• What you need to do:
Exact copies of the lines below, from the one with "Executive Education" up to and including the one with "welcoming internal dissent", are what this calls for; leave out pictures.

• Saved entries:

* * * * *

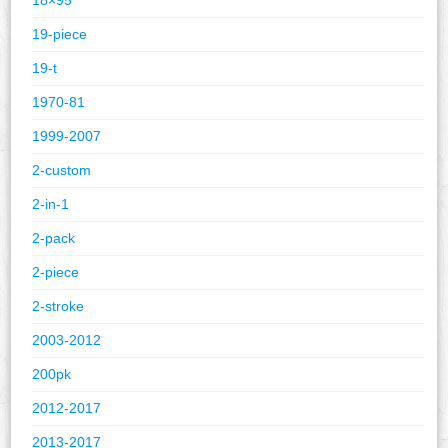
19-piece
19-t
1970-81
1999-2007
2-custom
2-in-1
2-pack
2-piece
2-stroke
2003-2012
200pk
2012-2017
2013-2017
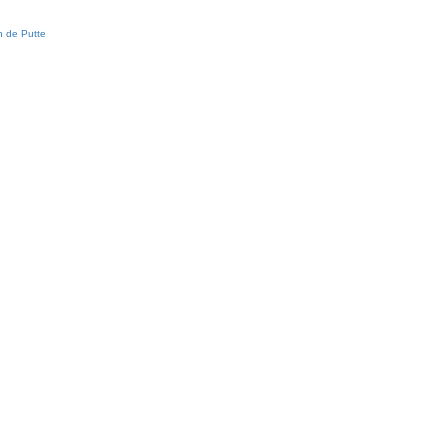
 de Putte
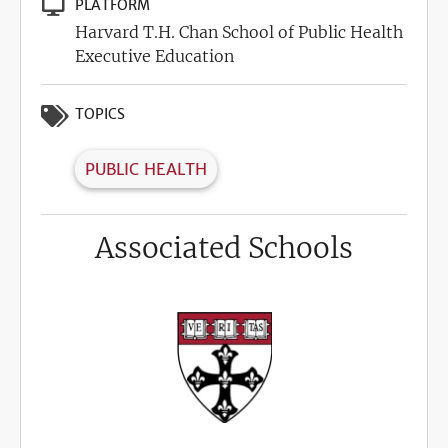
PLATFORM
Harvard T.H. Chan School of Public Health
Executive Education
TOPICS
PUBLIC HEALTH
Associated Schools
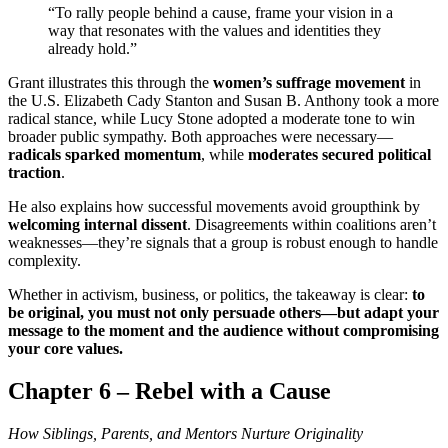
“To rally people behind a cause, frame your vision in a
way that resonates with the values and identities they
already hold.”
Grant illustrates this through the
women’s suffrage movement
in
the U.S. Elizabeth Cady Stanton and Susan B. Anthony took a more
radical stance, while Lucy Stone adopted a moderate tone to win
broader public sympathy. Both approaches were necessary—
radicals sparked momentum
, while
moderates secured political
traction
.
He also explains how successful movements avoid groupthink by
welcoming internal dissent
. Disagreements within coalitions aren’t
weaknesses—they’re signals that a group is robust enough to handle
complexity.
Whether in activism, business, or politics, the takeaway is clear:
to
be original, you must not only persuade others—but adapt your
message to the moment and the audience without compromising
your core values.
Chapter 6 – Rebel with a Cause
How Siblings, Parents, and Mentors Nurture Originality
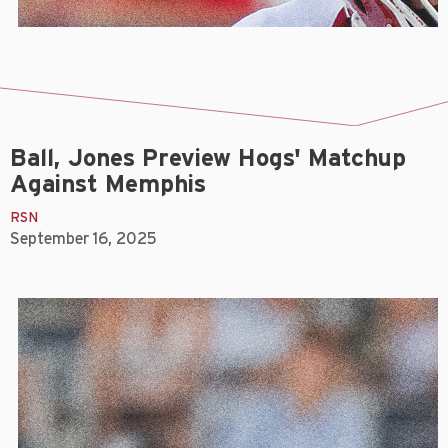
Ball, Jones Preview Hogs' Matchup
Against Memphis
RSN
September 16, 2025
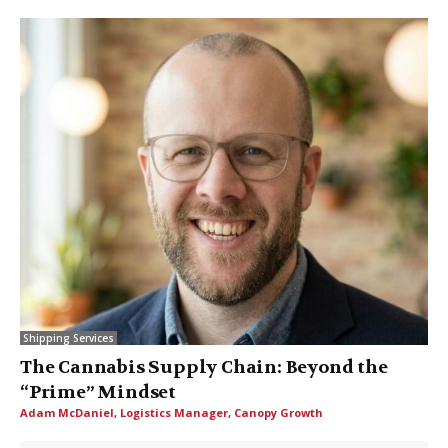
Shipping Services
The Cannabis Supply Chain: Beyond the
“Prime” Mindset
Adam McDaniel, Logistics Manager, Canopy Growth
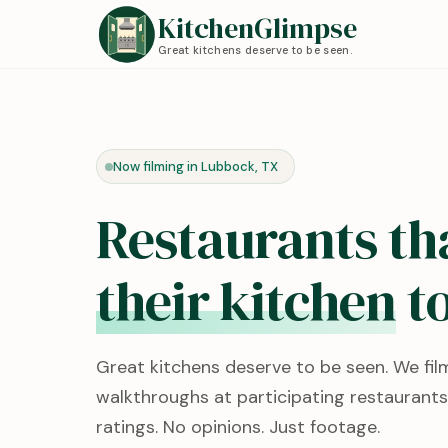
KitchenGlimpse
Great kitchens deserve to be seen.
Now filming in Lubbock, TX
Restaurants th
their kitchen
to
Great kitchens deserve to be seen. We fil
walkthroughs at participating restaurants
ratings. No opinions. Just footage.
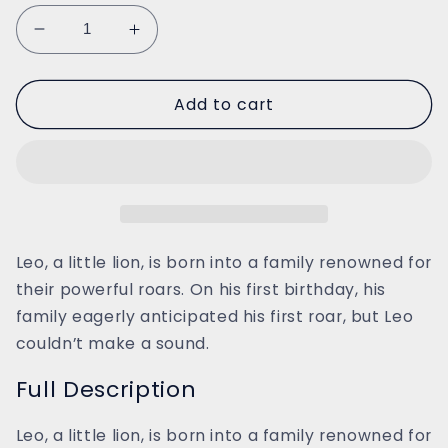
Decrease
Increase
quantity
quantity
for
for
Add to cart
Leo
Leo
the
the
Roarless
Roarless
Lion
Lion
Leo, a little lion, is born into a family renowned for
their powerful roars. On his first birthday, his
family eagerly anticipated his first roar, but Leo
couldn’t make a sound.
Full Description
Leo, a little lion, is born into a family renowned for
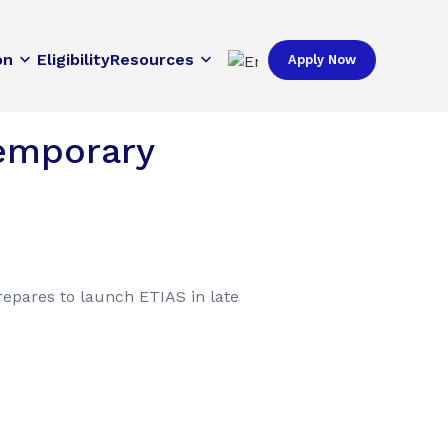
on
Eligibility
Resources
Apply Now
Temporary
repares to launch ETIAS in late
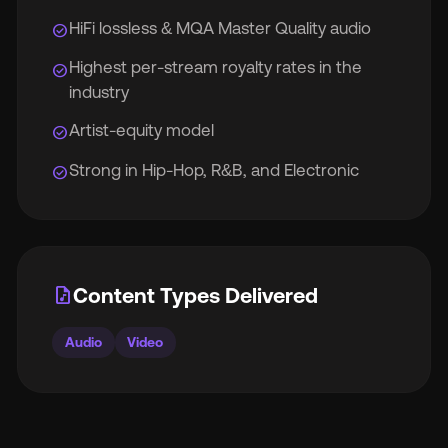
HiFi lossless & MQA Master Quality audio
check_circle
Highest per-stream royalty rates in the
check_circle
industry
Artist-equity model
check_circle
Strong in Hip-Hop, R&B, and Electronic
check_circle
audio_file
Content Types Delivered
Audio
Video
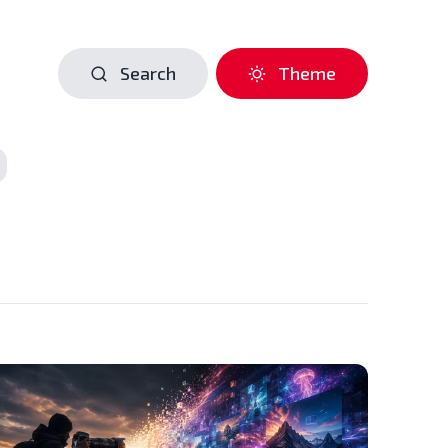
Search
Theme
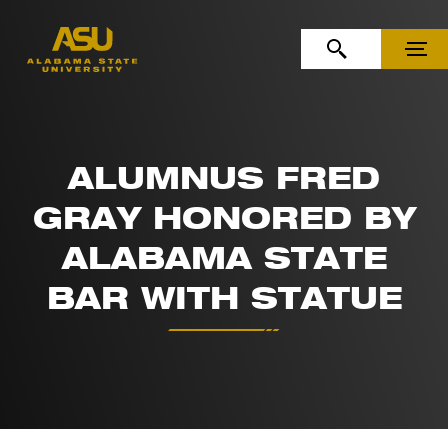
Skip to Content
Skip to Navigation
OPEN SEARCH
MENU
ALUMNUS FRED
GRAY HONORED BY
ALABAMA STATE
BAR WITH STATUE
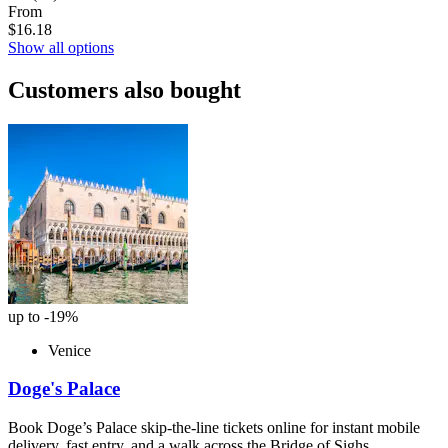
From
$16.18
Show all options
Customers also bought
up to -19%
Venice
Doge's Palace
Book Doge’s Palace skip-the-line tickets online for instant mobile
delivery, fast entry, and a walk across the Bridge of Sighs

* * * * *

• Output for this exercise:
Executive Education
TOPICS
PUBLIC HEALTH
Associated Schools
“To rally people behind a cause, frame your vision in a
way that resonates with the values and identities they
already hold.”
Grant illustrates this through the
women’s suffrage movement
in
the U.S. Elizabeth Cady Stanton and Susan B. Anthony took a more
radical stance, while Lucy Stone adopted a moderate tone to win
broader public sympathy. Both approaches were necessary—
radicals sparked momentum
, while
moderates secured political
traction
.
He also explains how successful movements avoid groupthink by
welcoming internal dissent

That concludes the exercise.